start RECORD LIST
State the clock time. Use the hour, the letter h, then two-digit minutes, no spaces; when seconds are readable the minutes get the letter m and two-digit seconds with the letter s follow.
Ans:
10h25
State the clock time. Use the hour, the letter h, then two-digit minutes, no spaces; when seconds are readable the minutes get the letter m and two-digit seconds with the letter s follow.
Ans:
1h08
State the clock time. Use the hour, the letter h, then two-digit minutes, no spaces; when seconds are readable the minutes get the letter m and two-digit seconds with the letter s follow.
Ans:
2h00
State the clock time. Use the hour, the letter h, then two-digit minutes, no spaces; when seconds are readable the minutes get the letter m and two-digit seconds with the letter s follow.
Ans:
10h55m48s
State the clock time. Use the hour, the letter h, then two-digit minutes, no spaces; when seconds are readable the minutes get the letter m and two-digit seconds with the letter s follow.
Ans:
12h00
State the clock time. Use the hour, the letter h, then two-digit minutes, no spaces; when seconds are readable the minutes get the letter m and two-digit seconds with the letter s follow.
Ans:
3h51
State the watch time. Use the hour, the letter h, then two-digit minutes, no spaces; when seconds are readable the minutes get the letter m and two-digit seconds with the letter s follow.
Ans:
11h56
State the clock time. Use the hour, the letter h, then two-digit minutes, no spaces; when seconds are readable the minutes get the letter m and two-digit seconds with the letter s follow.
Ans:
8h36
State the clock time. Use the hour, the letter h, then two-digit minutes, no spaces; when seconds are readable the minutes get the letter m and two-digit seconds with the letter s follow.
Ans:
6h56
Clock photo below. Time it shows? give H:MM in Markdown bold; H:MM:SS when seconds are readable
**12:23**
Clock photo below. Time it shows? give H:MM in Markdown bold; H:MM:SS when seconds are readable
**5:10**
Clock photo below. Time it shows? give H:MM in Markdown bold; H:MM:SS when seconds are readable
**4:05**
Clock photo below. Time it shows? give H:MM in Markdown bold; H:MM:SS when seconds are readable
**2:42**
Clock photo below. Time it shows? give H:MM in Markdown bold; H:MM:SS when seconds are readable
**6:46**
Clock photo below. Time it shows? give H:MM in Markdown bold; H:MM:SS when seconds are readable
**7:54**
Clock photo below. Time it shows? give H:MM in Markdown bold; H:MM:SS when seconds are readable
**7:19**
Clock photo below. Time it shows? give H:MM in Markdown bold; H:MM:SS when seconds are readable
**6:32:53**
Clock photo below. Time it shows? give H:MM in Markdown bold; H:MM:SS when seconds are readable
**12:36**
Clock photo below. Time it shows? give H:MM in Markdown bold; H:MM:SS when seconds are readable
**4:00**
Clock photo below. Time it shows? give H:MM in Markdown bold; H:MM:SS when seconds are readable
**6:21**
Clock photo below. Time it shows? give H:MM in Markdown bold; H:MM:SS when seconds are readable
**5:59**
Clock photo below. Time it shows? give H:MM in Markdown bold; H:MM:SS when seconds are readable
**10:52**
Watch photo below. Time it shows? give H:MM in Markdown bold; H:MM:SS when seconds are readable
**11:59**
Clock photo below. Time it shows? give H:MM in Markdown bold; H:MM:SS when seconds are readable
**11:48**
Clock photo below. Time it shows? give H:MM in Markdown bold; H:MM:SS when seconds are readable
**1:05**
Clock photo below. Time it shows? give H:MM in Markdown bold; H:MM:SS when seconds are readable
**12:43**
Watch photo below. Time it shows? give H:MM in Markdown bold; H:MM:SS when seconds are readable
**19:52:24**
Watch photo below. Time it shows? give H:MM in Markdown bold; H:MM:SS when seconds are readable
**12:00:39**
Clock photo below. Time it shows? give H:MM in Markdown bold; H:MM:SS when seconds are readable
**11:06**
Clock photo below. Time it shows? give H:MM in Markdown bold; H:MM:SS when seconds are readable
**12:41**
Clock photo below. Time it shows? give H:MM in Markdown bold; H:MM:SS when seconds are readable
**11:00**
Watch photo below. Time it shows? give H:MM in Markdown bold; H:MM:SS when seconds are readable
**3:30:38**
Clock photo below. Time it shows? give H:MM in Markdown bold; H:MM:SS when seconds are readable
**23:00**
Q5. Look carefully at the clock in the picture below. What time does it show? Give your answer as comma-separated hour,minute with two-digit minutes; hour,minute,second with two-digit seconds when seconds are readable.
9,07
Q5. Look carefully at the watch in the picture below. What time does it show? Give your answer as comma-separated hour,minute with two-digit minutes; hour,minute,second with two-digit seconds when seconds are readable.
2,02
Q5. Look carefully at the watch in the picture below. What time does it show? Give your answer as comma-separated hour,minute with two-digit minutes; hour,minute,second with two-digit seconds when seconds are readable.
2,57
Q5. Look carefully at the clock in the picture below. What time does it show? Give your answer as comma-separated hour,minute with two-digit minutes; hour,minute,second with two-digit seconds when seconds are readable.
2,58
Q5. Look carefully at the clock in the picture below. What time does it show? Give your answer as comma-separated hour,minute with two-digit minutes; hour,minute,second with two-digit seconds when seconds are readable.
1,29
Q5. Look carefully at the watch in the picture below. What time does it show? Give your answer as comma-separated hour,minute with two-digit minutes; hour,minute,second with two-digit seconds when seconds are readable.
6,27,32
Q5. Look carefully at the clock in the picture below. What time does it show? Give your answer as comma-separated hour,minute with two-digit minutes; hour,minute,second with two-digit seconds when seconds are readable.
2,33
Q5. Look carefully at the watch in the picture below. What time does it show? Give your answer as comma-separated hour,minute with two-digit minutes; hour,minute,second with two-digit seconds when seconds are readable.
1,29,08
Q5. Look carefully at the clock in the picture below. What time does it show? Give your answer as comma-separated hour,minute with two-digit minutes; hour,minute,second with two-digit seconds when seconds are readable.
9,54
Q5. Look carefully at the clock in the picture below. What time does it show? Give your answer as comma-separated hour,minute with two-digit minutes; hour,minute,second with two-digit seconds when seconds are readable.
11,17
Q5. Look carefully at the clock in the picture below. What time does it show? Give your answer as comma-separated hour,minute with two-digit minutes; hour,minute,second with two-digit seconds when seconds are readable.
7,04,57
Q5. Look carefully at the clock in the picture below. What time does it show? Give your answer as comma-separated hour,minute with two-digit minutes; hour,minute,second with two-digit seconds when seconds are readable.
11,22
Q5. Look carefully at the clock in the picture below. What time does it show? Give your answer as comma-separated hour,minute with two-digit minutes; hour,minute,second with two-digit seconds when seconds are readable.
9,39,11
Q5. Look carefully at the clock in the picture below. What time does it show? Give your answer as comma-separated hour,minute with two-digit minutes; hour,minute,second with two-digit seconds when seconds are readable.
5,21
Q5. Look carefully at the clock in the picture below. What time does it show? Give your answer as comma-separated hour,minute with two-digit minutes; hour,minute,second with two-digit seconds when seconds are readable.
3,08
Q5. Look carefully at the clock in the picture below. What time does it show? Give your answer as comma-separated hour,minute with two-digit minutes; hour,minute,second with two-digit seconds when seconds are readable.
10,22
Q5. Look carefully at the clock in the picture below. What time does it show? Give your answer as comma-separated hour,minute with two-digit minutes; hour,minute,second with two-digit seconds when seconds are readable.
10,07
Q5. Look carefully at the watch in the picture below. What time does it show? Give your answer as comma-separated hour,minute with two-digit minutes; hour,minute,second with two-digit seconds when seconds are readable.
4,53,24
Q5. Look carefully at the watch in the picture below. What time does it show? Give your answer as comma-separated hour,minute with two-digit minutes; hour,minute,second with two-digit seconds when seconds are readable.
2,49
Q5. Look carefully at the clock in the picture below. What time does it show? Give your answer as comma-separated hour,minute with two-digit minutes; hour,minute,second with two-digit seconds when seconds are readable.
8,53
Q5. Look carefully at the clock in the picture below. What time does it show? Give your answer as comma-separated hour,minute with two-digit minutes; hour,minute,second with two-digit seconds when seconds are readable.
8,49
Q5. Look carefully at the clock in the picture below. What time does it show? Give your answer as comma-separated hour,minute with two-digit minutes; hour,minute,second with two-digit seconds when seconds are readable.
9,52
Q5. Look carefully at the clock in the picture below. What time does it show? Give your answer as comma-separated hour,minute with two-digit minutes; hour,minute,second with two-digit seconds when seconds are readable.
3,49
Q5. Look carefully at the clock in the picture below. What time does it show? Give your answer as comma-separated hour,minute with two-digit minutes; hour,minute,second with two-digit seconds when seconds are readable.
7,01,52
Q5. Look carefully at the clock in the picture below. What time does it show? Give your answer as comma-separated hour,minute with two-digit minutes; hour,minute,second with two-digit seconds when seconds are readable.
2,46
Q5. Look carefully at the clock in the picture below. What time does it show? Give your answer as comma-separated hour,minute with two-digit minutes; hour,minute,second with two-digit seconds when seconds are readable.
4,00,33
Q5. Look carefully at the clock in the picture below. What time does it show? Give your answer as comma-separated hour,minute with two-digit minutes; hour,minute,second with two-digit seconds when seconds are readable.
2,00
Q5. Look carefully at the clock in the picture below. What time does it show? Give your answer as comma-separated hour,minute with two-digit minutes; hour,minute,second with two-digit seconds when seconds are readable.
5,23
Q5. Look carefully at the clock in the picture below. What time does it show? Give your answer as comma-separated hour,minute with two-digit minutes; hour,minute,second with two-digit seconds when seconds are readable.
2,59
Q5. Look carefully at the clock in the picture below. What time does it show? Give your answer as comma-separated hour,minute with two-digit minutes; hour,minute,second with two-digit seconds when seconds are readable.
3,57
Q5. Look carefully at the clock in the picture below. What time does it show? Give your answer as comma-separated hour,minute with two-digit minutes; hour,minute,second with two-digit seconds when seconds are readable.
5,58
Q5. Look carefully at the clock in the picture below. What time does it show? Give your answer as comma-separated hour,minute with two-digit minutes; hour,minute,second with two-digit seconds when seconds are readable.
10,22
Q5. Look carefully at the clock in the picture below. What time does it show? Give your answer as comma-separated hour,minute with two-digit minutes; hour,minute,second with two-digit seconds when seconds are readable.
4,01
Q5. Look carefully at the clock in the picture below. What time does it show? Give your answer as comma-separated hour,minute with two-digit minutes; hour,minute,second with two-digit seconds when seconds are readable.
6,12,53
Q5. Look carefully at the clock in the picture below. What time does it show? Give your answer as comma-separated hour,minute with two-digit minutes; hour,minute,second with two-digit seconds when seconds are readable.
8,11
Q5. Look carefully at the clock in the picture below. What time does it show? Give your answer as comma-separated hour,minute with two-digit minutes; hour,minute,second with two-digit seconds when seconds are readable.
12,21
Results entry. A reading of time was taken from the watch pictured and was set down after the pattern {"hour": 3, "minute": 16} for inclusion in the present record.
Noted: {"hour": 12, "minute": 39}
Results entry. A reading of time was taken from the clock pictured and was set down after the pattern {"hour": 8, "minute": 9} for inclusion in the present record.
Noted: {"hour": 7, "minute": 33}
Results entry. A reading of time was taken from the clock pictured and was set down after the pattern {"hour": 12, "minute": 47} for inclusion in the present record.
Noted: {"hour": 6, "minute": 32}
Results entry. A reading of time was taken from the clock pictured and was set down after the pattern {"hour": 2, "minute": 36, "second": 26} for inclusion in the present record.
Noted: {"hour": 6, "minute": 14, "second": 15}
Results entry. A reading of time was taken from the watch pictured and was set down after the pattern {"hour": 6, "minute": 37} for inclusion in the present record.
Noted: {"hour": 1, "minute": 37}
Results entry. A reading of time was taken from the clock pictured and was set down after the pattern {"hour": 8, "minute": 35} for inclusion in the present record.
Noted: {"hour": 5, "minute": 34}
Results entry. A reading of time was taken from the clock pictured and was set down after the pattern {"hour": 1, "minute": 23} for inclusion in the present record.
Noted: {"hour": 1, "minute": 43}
end RECORD LIST
» **INSTRUCTIONS TO FOLLOW**:
Count the lines of the listing above that contain the string "pictured", treating uppercase and lowercase as distinct. Output only the count.

» **EXERCISE SOLUTION**:
7